The 50-year old emerged from a RwandAir plane at Kigali International Airport at around 19:30p.m.
He was escorted by three Danish officials who handed him over shortly after carrying out extradition formalities with Rwanda National Police (RNP) officers at the tarmac.
He faces charges of genocide, complicity in genocide, conspiracy to commit genocide, murder and extermination, crimes allegedly committed in the former Muganza commune (district) in the then Butare prefecture.
Prosecutor General Richard Muhumuza commended the Danish government for the extradition.
“Genocide is a crime committed against mankind. All nations should therefore make sure that perpetrators of this crime do not elude justice.
“We also take this opportunity to reiterate our commitment to seeking extraditions of other Genocide fugitives from wherever they may be and, where this is not possible, to seeking prosecution by the host countries,” he said.
Upon arrival, Mbarushimana, who wore a black suit and white shirt, looked composed.
But he appeared hesitant to cooperate when a police officer moved to handcuff him.
After the formalities at the airport during which he also heard the charges he faces and his rights, including the right to a lawyer, he was led into a waiting Police car and off Kigali ‘1930’ prison.

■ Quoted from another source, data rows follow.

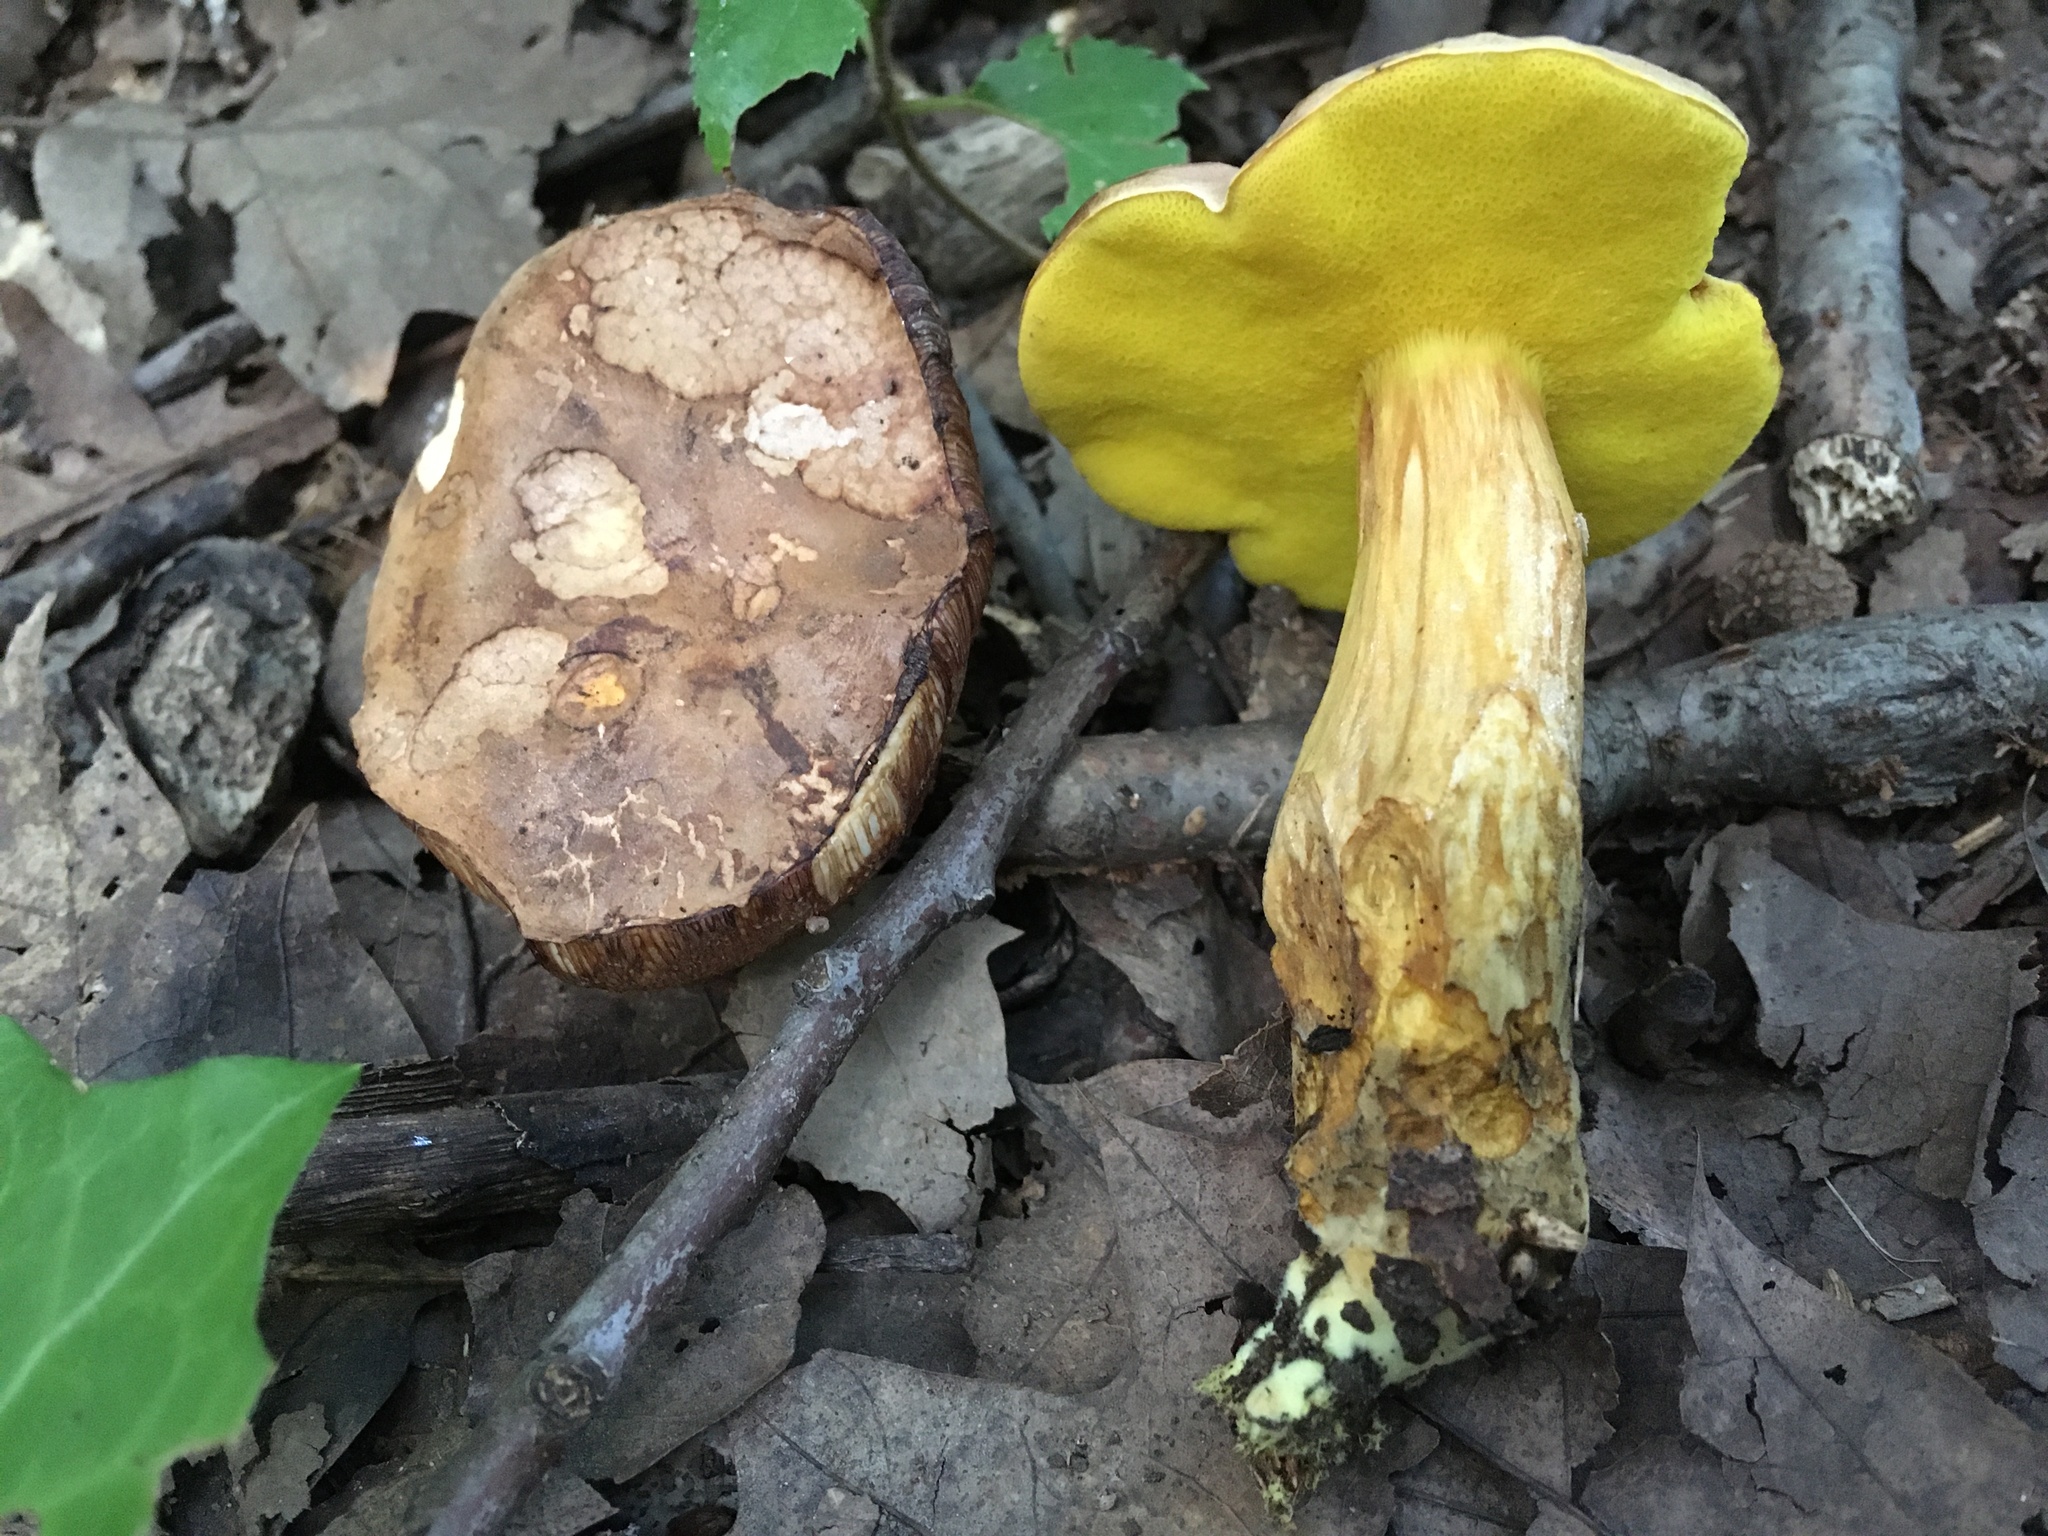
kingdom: Fungi
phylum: Basidiomycota
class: Agaricomycetes
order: Boletales
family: Boletaceae
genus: Aureoboletus
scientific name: Aureoboletus innixus
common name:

Mbarushimana is alleged to have organised and participated in the killings of the Tutsi in Kabuye, Dahwe, Gisagara, Ndora, Twarubona and nearby areas, in the current Gisagara District in the Southern Province, in 1994.

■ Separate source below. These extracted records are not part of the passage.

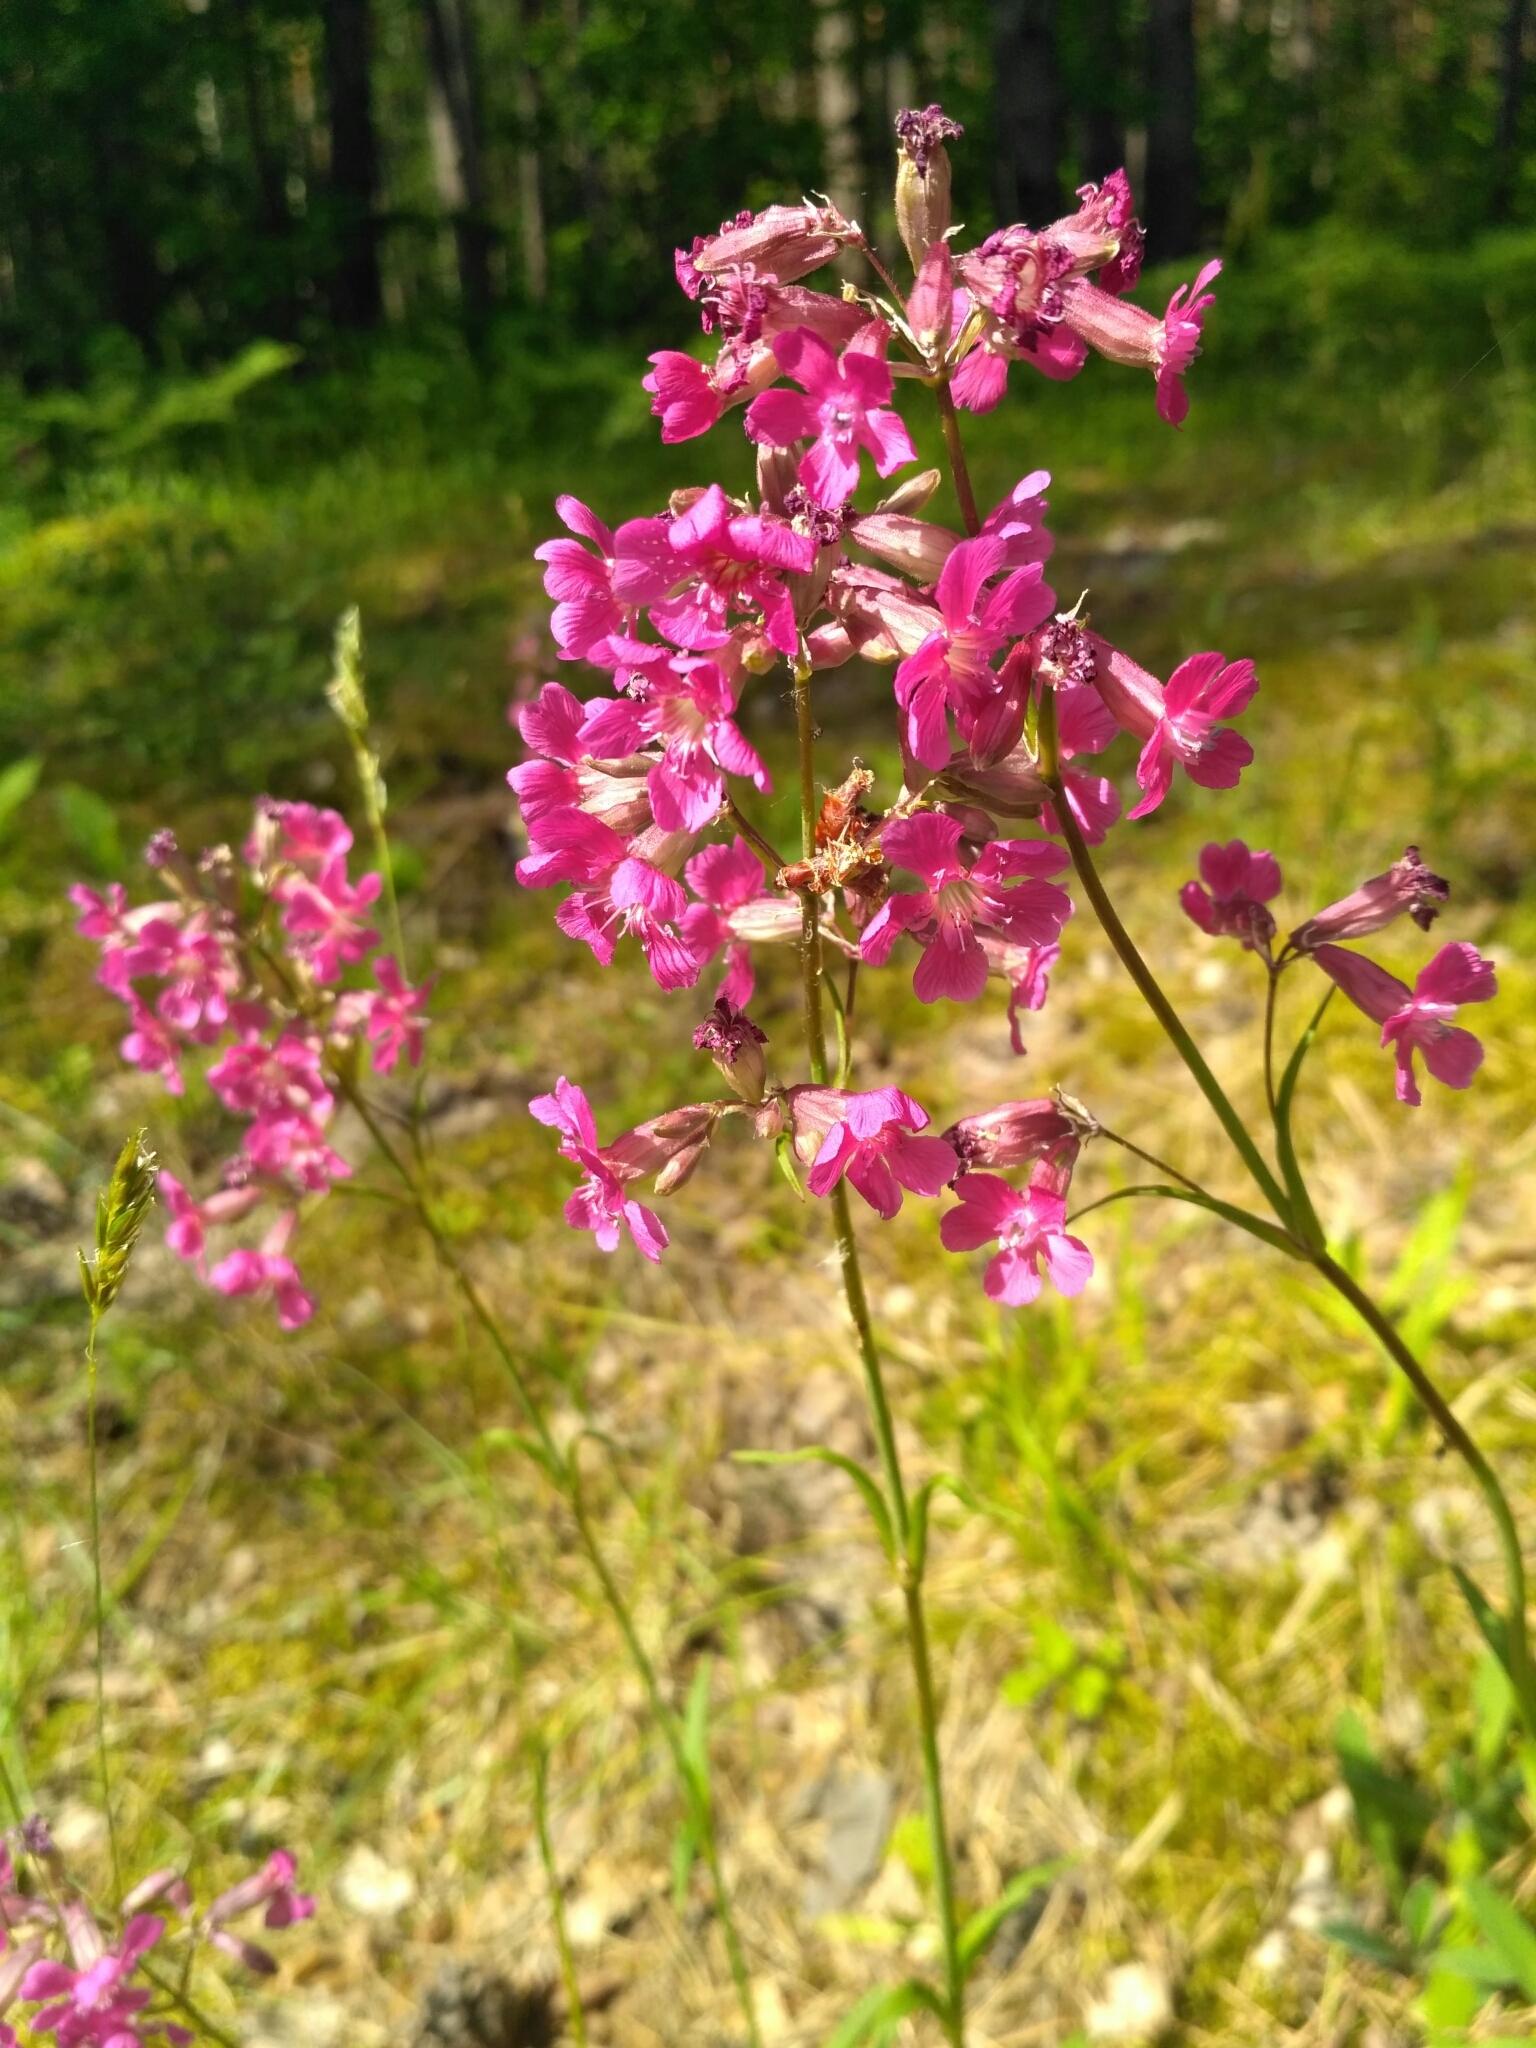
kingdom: Plantae
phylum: Tracheophyta
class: Magnoliopsida
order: Caryophyllales
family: Caryophyllaceae
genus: Viscaria
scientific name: Viscaria vulgaris
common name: Clammy campion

At the time, he was an inspector of schools in Muganza.
The former school teacher has lived in Denmark with his wife and four children for about 13 years. Rwanda filed the extradition request back in February 2012. Mbarushimana later failed in his bid to challenge the extradition efforts in courts.
The suspect exhausted all possible judicial avenues to avoid extradition in vain.

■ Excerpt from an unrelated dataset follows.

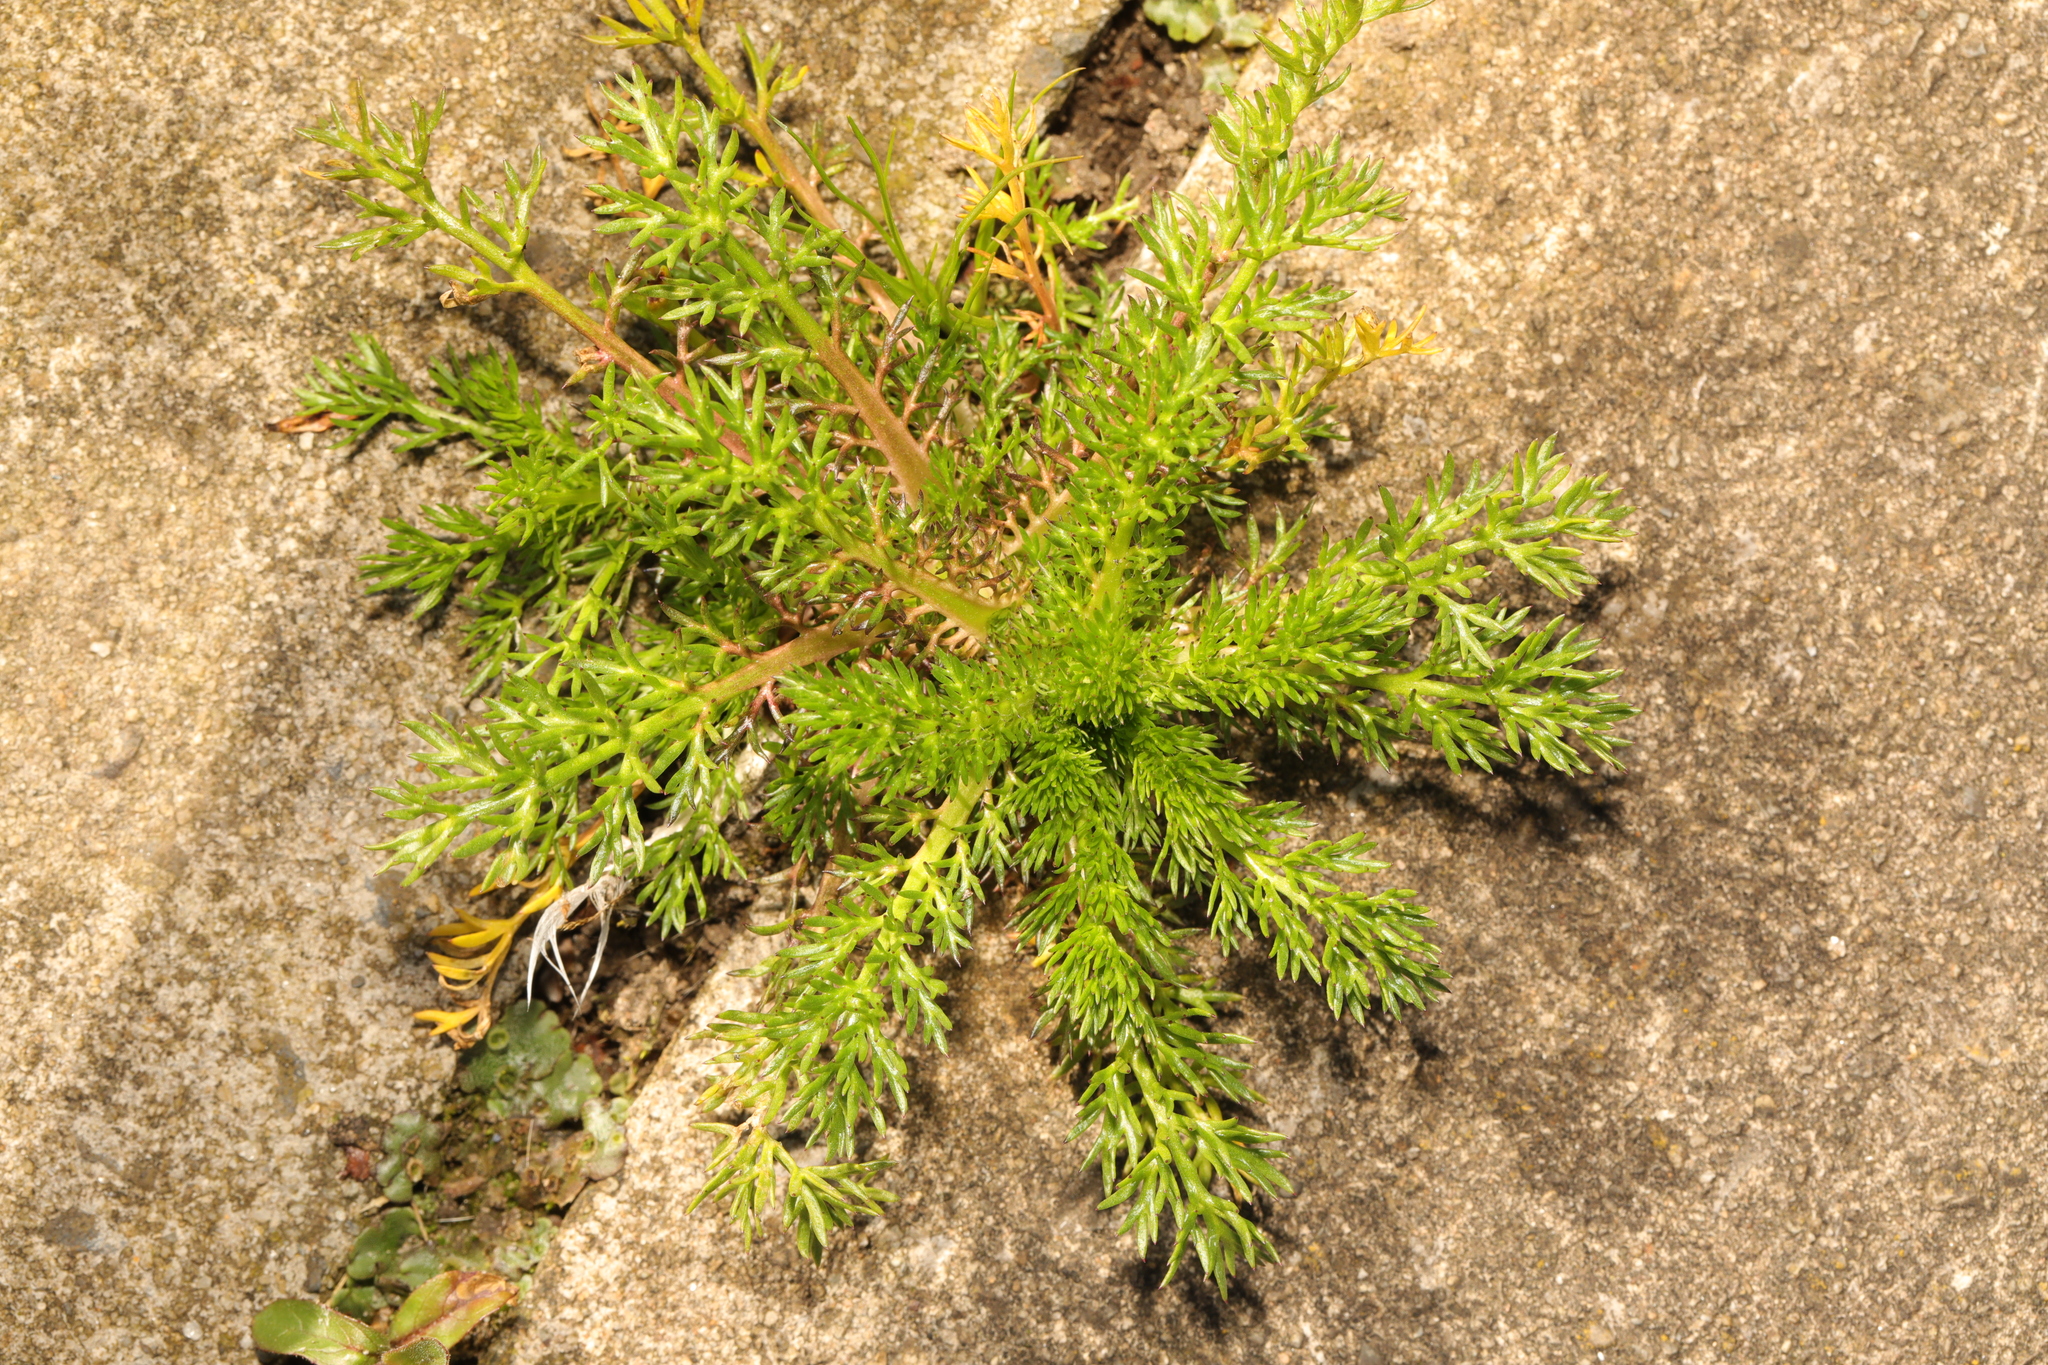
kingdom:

In November 2013, the Danish Supreme Court ruled that he must be extradited to Rwanda to stand trial.
And, in January 2014, the European Court of Human Rights upheld the decision by the Danish Court to extradite him to Rwanda, rejecting claims that the suspect would not receive fair hearing in his home country.
He becomes the second Genocide suspect to be extradited to Rwanda from Scandinavian countries after Charles Bandora, who was transferred from Norway.
Sentenced to life in absentia in Rwanda, in 2008, Mbarushimana allegedly led Interahamwe militiamen to attack the Tutsi in April 1994.
He had been granted asylum under the false name of Emmanuel Kunda, and had lived in Denmark since 2001.
Jean Pierre Dusingizemungu, the head of the Genocide survivors’ umbrella Ibuka, welcomed the move saying it came at an important moment – when Rwandans are marking the 20th anniversary of the Liberation Struggle, which put an end to the Genocide against the Tutsi. “It’s also a good example to other countries that continue to harbour (Genocide) fugitives.”
Evode Kalima, a Genocide survivor and former parliamentarian, said the extradition was a demonstration of international community’s growing confidence in Rwanda’s judicial system.